Recorded data:
::::::
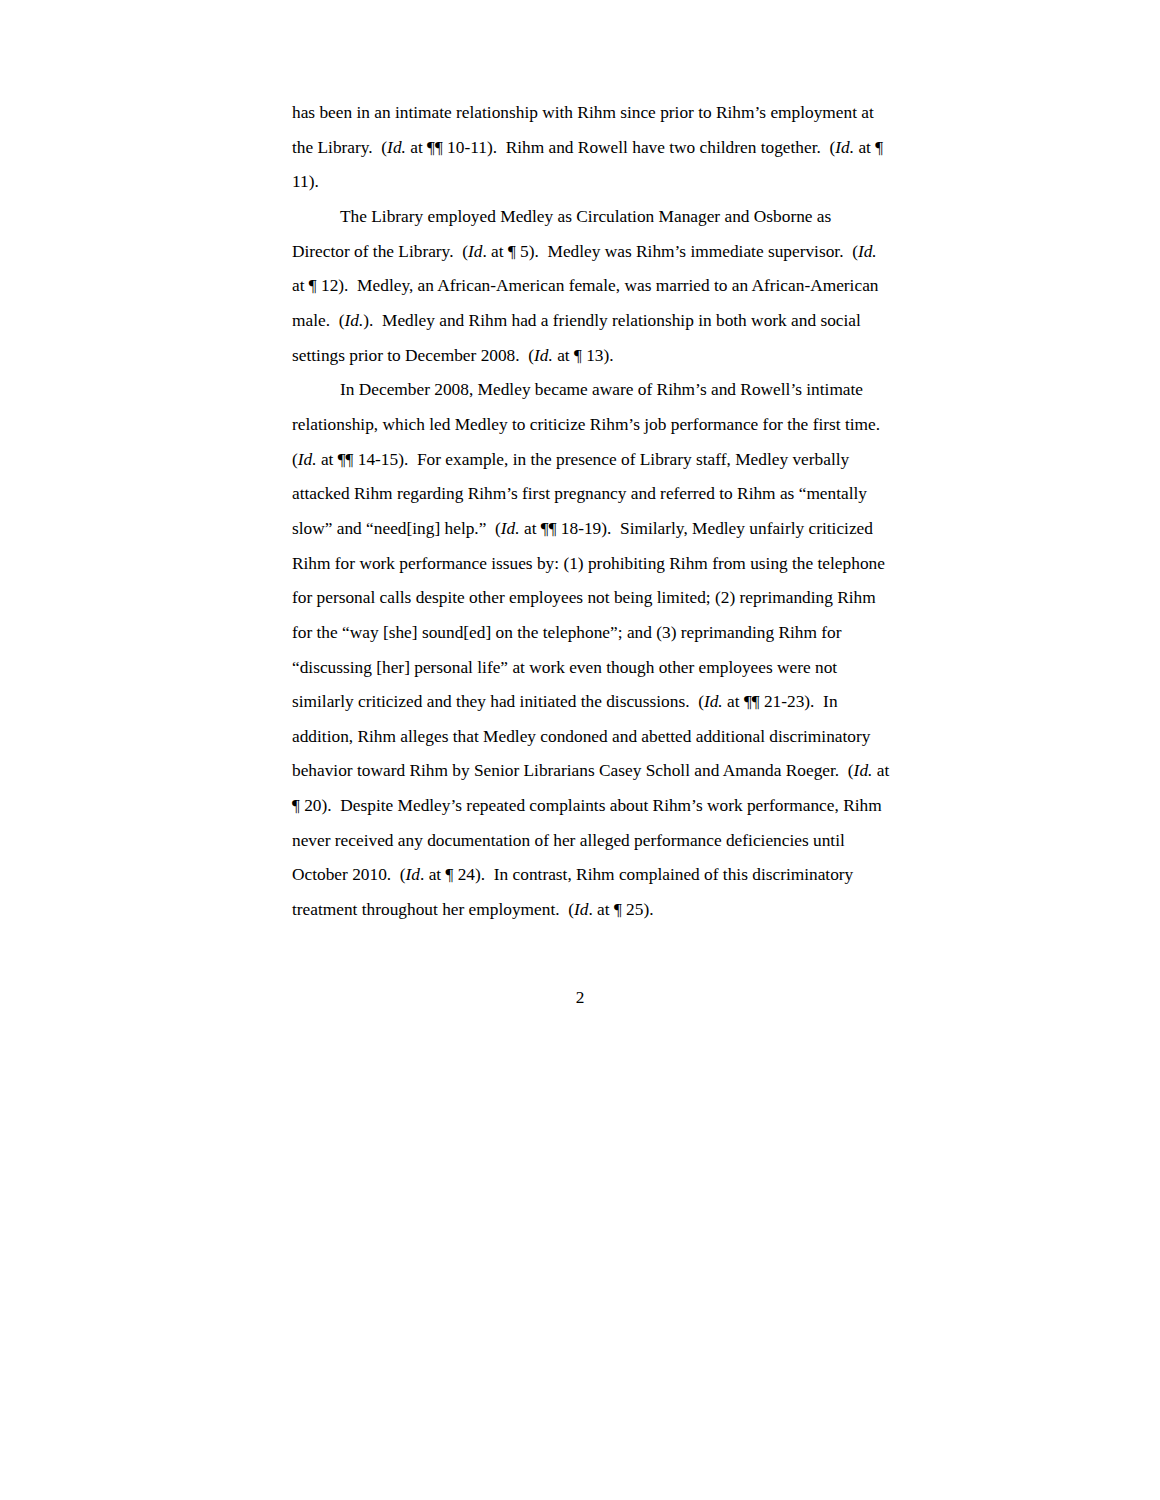has been in an intimate relationship with Rihm since prior to Rihm’s employment at the Library. (Id. at ¶¶ 10-11). Rihm and Rowell have two children together. (Id. at ¶ 11).
The Library employed Medley as Circulation Manager and Osborne as Director of the Library. (Id. at ¶ 5). Medley was Rihm’s immediate supervisor. (Id. at ¶ 12). Medley, an African-American female, was married to an African-American male. (Id.). Medley and Rihm had a friendly relationship in both work and social settings prior to December 2008. (Id. at ¶ 13).
In December 2008, Medley became aware of Rihm’s and Rowell’s intimate relationship, which led Medley to criticize Rihm’s job performance for the first time. (Id. at ¶¶ 14-15). For example, in the presence of Library staff, Medley verbally attacked Rihm regarding Rihm’s first pregnancy and referred to Rihm as “mentally slow” and “need[ing] help.” (Id. at ¶¶ 18-19). Similarly, Medley unfairly criticized Rihm for work performance issues by: (1) prohibiting Rihm from using the telephone for personal calls despite other employees not being limited; (2) reprimanding Rihm for the “way [she] sound[ed] on the telephone”; and (3) reprimanding Rihm for “discussing [her] personal life” at work even though other employees were not similarly criticized and they had initiated the discussions. (Id. at ¶¶ 21-23). In addition, Rihm alleges that Medley condoned and abetted additional discriminatory behavior toward Rihm by Senior Librarians Casey Scholl and Amanda Roeger. (Id. at ¶ 20). Despite Medley’s repeated complaints about Rihm’s work performance, Rihm never received any documentation of her alleged performance deficiencies until October 2010. (Id. at ¶ 24). In contrast, Rihm complained of this discriminatory treatment throughout her employment. (Id. at ¶ 25).
2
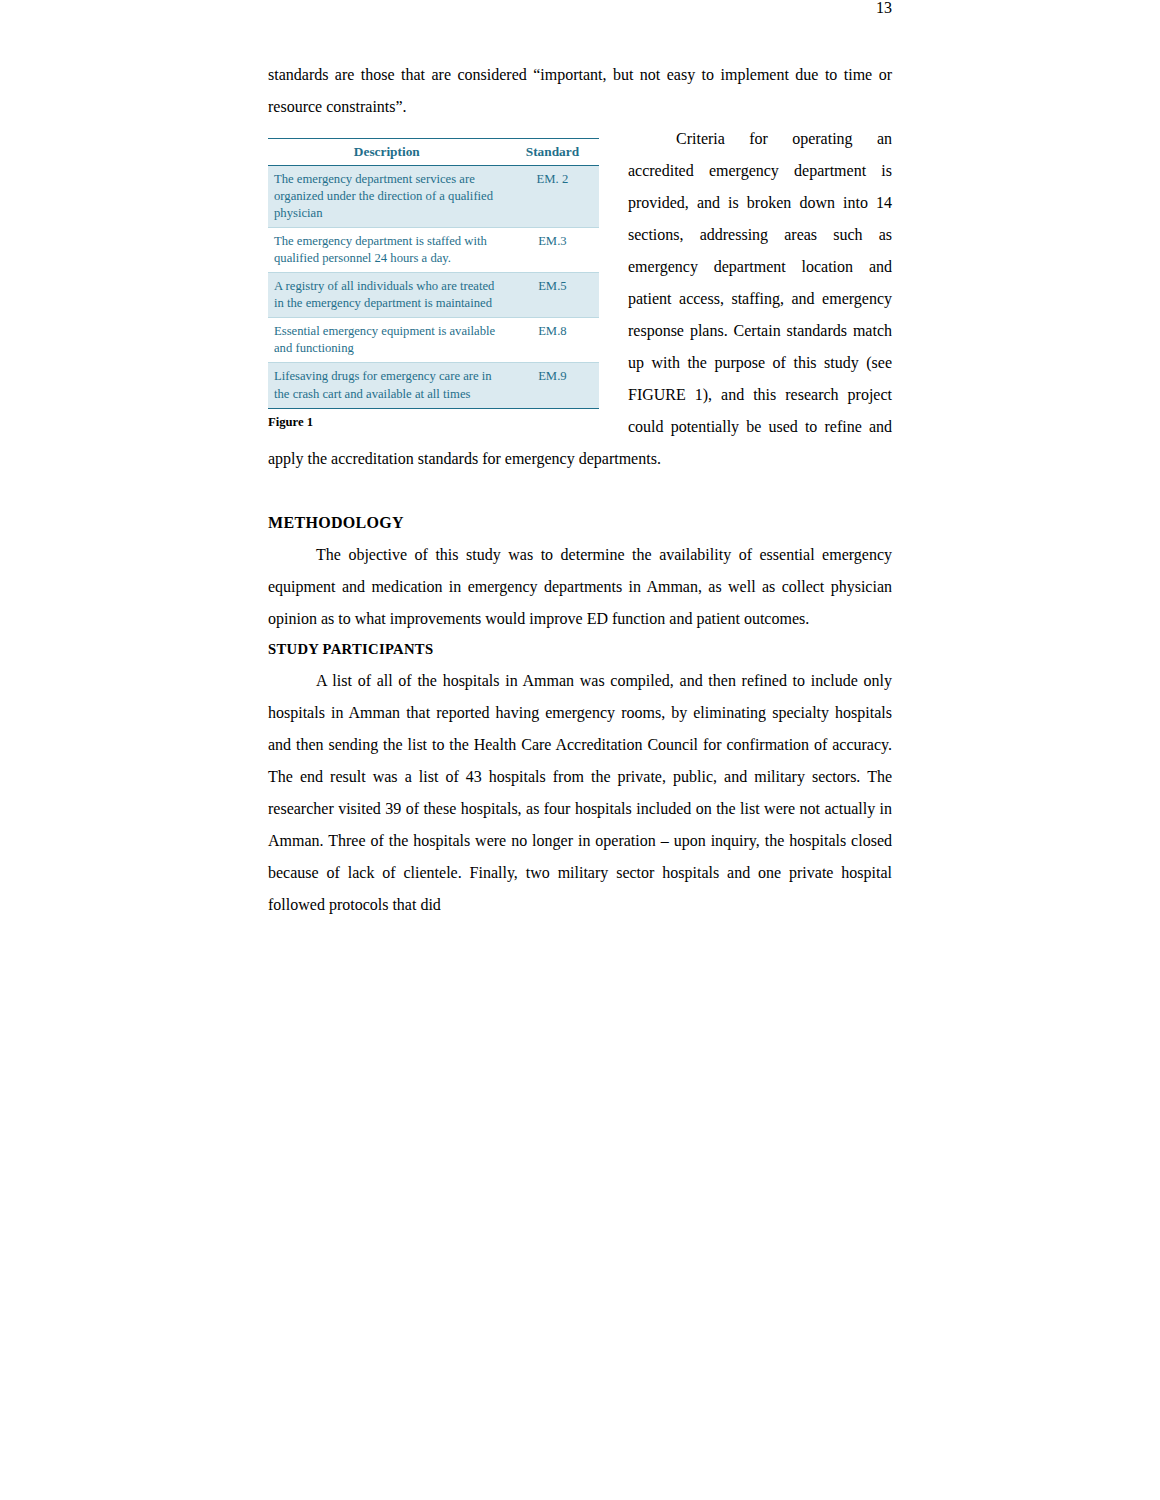13
standards are those that are considered “important, but not easy to implement due to time or resource constraints”.
| Description | Standard |
| --- | --- |
| The emergency department services are organized under the direction of a qualified physician | EM. 2 |
| The emergency department is staffed with qualified personnel 24 hours a day. | EM.3 |
| A registry of all individuals who are treated in the emergency department is maintained | EM.5 |
| Essential emergency equipment is available and functioning | EM.8 |
| Lifesaving drugs for emergency care are in the crash cart and available at all times | EM.9 |
Figure 1
Criteria for operating an accredited emergency department is provided, and is broken down into 14 sections, addressing areas such as emergency department location and patient access, staffing, and emergency response plans. Certain standards match up with the purpose of this study (see FIGURE 1), and this research project could potentially be used to refine and apply the accreditation standards for emergency departments.
Methodology
The objective of this study was to determine the availability of essential emergency equipment and medication in emergency departments in Amman, as well as collect physician opinion as to what improvements would improve ED function and patient outcomes.
Study Participants
A list of all of the hospitals in Amman was compiled, and then refined to include only hospitals in Amman that reported having emergency rooms, by eliminating specialty hospitals and then sending the list to the Health Care Accreditation Council for confirmation of accuracy. The end result was a list of 43 hospitals from the private, public, and military sectors. The researcher visited 39 of these hospitals, as four hospitals included on the list were not actually in Amman. Three of the hospitals were no longer in operation – upon inquiry, the hospitals closed because of lack of clientele. Finally, two military sector hospitals and one private hospital followed protocols that did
::::::
DIRECTIONS:
Reprint all the data above verbatim, excluding pictures.

THE COMPLETED TASK:
has been in an intimate relationship with Rihm since prior to Rihm’s employment at the Library. (Id. at ¶¶ 10-11). Rihm and Rowell have two children together. (Id. at ¶ 11).
The Library employed Medley as Circulation Manager and Osborne as Director of the Library. (Id. at ¶ 5). Medley was Rihm’s immediate supervisor. (Id. at ¶ 12). Medley, an African-American female, was married to an African-American male. (Id.). Medley and Rihm had a friendly relationship in both work and social settings prior to December 2008. (Id. at ¶ 13).
In December 2008, Medley became aware of Rihm’s and Rowell’s intimate relationship, which led Medley to criticize Rihm’s job performance for the first time. (Id. at ¶¶ 14-15). For example, in the presence of Library staff, Medley verbally attacked Rihm regarding Rihm’s first pregnancy and referred to Rihm as “mentally slow” and “need[ing] help.” (Id. at ¶¶ 18-19). Similarly, Medley unfairly criticized Rihm for work performance issues by: (1) prohibiting Rihm from using the telephone for personal calls despite other employees not being limited; (2) reprimanding Rihm for the “way [she] sound[ed] on the telephone”; and (3) reprimanding Rihm for “discussing [her] personal life” at work even though other employees were not similarly criticized and they had initiated the discussions. (Id. at ¶¶ 21-23). In addition, Rihm alleges that Medley condoned and abetted additional discriminatory behavior toward Rihm by Senior Librarians Casey Scholl and Amanda Roeger. (Id. at ¶ 20). Despite Medley’s repeated complaints about Rihm’s work performance, Rihm never received any documentation of her alleged performance deficiencies until October 2010. (Id. at ¶ 24). In contrast, Rihm complained of this discriminatory treatment throughout her employment. (Id. at ¶ 25).
2
13
standards are those that are considered “important, but not easy to implement due to time or resource constraints”.
| Description | Standard |
| --- | --- |
| The emergency department services are organized under the direction of a qualified physician | EM. 2 |
| The emergency department is staffed with qualified personnel 24 hours a day. | EM.3 |
| A registry of all individuals who are treated in the emergency department is maintained | EM.5 |
| Essential emergency equipment is available and functioning | EM.8 |
| Lifesaving drugs for emergency care are in the crash cart and available at all times | EM.9 |
Figure 1
Criteria for operating an accredited emergency department is provided, and is broken down into 14 sections, addressing areas such as emergency department location and patient access, staffing, and emergency response plans. Certain standards match up with the purpose of this study (see FIGURE 1), and this research project could potentially be used to refine and apply the accreditation standards for emergency departments.
Methodology
The objective of this study was to determine the availability of essential emergency equipment and medication in emergency departments in Amman, as well as collect physician opinion as to what improvements would improve ED function and patient outcomes.
Study Participants
A list of all of the hospitals in Amman was compiled, and then refined to include only hospitals in Amman that reported having emergency rooms, by eliminating specialty hospitals and then sending the list to the Health Care Accreditation Council for confirmation of accuracy. The end result was a list of 43 hospitals from the private, public, and military sectors. The researcher visited 39 of these hospitals, as four hospitals included on the list were not actually in Amman. Three of the hospitals were no longer in operation – upon inquiry, the hospitals closed because of lack of clientele. Finally, two military sector hospitals and one private hospital followed protocols that did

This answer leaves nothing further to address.